Enkele uitgebreide producties die in opdracht cq. in eigen productie van de Nationale Landstorm Commissie zijn gemaakt:
Door de vele inspanningen en werkzaamheden van de Nationale Landstorm Commissie en verschillende Gewestelijke en Plaatselijke Landstormcommissièn groeit de (Bijzondere) Vrijwillige Landstorm gestaagd. Elk jaar weten ze meer leden aan zich te binden, dan leden die door leeftijd ‘functioneel ontslag krijgen’
Vanaf 1 maar 1919 – wanneer de drie heren door Nederland reizen – en 7 mei 1919 – wanneer de Nationale Landstorm Commissie de eerste keer een vergadering houdt – groeit de organisatie naar bijna 100.000 leden met meer dan 1.300 plaatselijke afdelingen.
1 maart 1919* | 16.181 |
7 mei 1919* | 26.792 |
1 december 1919* | 38.895 |
1 januari 1920* | 41.983 |
1 januari 1921 | 46.395 |
1 januari 1922 | 46.200 |
1 januari 1923 | 46.565 |
1 januari 1924 | 48.965 |
1 januari 1925 | 52.176 |
1 januari 1926 | 55.120 |
1 januari 1927 | 56.499 |
1 januari 1928 | 58.050 |
1 januari 1929 | 62.520 |
1 januari 1930 | 65.950 |
1 januari 1931 | 69.824 |
1 januari 1932 | 72.682 |
1 januari 1933 | 76.542 |
1 januari 1934 | 80.305 |
1 januari 1935 | 83.176 |
1 januari 1936 | 84.296 |
1 januari 1937 | 87.910 |
1 januari 1938 | 93.223 |
1 januari 1939 | 94.225 |
1 januari 1940 | 97.965 |
*) De korpsen ‘Motordienst’ en ‘Spoorwegdienst’ werden eerst later opgericht, respectievelijk 9 februari 1920 en 11 augustus 1920. Tot en met 1 januari 1920 zijn ook de nog overgebleven mobilisatie-vrijwilligers meegerekend. Hun aantal bedrog eind 1922 nog 2.089.

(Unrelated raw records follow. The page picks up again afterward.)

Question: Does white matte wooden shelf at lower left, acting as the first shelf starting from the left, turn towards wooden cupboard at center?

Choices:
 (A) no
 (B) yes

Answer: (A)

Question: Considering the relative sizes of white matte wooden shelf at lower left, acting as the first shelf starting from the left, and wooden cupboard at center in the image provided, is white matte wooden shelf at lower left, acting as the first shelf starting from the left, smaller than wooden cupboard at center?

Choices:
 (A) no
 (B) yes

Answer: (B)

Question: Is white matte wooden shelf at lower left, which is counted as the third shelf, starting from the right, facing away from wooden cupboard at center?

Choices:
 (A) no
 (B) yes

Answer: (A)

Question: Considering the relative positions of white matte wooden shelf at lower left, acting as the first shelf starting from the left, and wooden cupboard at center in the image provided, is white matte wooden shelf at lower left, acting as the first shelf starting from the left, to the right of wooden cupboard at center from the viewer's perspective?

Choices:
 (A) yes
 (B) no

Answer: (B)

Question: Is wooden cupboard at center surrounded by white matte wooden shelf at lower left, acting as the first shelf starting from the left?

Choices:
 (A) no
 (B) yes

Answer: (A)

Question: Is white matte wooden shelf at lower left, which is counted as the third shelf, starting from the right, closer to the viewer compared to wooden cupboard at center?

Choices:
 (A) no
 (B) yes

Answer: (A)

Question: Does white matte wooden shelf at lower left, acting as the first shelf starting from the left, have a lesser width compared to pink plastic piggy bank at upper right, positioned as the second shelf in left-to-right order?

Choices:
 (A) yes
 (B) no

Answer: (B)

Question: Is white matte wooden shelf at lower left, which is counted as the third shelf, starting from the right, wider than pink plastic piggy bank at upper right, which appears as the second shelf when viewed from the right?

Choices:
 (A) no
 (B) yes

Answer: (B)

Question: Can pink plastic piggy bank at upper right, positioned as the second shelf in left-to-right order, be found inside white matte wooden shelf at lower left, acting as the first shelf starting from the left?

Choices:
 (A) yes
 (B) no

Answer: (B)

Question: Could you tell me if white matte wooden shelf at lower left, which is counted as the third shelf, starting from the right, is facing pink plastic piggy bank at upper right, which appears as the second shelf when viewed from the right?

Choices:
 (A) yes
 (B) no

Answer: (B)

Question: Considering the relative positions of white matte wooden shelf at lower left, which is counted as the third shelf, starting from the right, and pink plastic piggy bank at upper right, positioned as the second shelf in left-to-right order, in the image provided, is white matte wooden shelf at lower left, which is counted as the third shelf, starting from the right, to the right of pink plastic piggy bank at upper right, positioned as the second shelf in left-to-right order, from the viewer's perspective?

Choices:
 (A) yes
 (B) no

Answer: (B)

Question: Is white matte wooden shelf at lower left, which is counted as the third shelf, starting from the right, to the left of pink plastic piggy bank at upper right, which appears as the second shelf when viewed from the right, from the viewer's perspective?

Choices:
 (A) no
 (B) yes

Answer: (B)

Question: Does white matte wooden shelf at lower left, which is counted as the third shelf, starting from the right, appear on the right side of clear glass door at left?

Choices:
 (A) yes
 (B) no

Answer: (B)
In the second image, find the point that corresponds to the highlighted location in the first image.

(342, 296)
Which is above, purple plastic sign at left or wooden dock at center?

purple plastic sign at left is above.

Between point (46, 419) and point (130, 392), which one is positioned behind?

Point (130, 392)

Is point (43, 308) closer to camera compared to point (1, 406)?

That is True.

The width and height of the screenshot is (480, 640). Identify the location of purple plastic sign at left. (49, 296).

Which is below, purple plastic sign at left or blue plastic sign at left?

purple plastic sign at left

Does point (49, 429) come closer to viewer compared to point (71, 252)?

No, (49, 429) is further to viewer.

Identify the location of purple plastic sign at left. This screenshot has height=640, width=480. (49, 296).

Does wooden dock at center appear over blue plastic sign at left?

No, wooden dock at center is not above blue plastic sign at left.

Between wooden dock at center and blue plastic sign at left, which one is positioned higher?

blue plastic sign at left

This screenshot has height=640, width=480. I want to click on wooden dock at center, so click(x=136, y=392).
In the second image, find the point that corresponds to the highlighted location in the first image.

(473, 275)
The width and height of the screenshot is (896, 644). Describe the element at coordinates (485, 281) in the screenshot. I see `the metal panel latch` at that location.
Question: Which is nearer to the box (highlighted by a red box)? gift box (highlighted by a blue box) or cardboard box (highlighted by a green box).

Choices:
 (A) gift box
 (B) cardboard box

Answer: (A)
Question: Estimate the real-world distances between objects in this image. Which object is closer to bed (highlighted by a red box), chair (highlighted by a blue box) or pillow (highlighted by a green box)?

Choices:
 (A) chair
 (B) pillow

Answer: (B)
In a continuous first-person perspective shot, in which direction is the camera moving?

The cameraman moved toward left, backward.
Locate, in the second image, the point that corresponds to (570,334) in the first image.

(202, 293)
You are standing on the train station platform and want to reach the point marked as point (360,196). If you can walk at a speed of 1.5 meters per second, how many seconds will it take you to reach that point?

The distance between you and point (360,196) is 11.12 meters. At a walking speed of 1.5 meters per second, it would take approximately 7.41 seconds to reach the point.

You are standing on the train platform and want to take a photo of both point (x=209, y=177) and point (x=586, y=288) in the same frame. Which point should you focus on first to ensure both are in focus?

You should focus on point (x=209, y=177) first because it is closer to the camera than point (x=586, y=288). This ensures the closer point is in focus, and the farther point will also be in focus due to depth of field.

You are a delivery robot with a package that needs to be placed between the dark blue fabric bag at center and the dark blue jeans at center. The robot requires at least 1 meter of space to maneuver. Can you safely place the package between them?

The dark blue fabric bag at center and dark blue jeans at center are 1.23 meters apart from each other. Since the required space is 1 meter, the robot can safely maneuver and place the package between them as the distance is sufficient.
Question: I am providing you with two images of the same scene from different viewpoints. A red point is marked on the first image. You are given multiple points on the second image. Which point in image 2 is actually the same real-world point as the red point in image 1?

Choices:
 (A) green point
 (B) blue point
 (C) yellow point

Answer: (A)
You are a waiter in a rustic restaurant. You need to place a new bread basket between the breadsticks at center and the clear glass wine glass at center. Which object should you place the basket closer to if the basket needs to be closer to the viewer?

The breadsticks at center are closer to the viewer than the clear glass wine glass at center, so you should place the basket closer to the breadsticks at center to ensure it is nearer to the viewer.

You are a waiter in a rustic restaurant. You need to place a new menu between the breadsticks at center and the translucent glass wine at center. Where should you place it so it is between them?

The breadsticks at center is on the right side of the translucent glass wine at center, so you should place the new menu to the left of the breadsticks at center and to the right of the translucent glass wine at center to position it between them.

Je ondertekent een verbandakte – contract – met desbetreffend Vrijwillig Landstormkorps. Deze verbandakte kent verplichtingen en is tijdsgebonden. Je zal gemobiliseerd worden bij je VLSK als het Nederlandse leger gaat mobiliseren. Zodoende wordt de Vrijwillige Landstorm en de Vrijwillige Landstormkorpsen een ‘mobilisatie-instituut’ genoemd.
Een verbandakte wordt niet ondertekend (contract) zoals bij de Vrijwillige Landstorm of Vrijwillige Landstormkorpsen. Een vrijwilliger bij de Bijzondere Vrijwillige Landstorm ondertekent een verklaring als ‘Steun aan het Wettig Gezag’. Wettelijk gezien zeer los en zonder bepalingen.
Na de capitulatie door het Nederlandse leger in mei 1940, heft de Duitse bezetter het Nederlandse leger op. Zo ook de Vrijwillige Landstorm. Dit mag de Nationale Landstorm Commissie op nette en fatsoenlijke wijze uitvoeren van de bezetter.
Er zijn een aantal verschillende ontwerpen bekend. Zo waren er Ontslagbrieven en Bewijzen van Eervol ontslag. Precies welk ontwerp bedoeld is voor welke vrijwilliger is onbekend. De twee kleurendruk Bewijs van Eervol ontslag was bedoeld voor de Plaatselijke leider.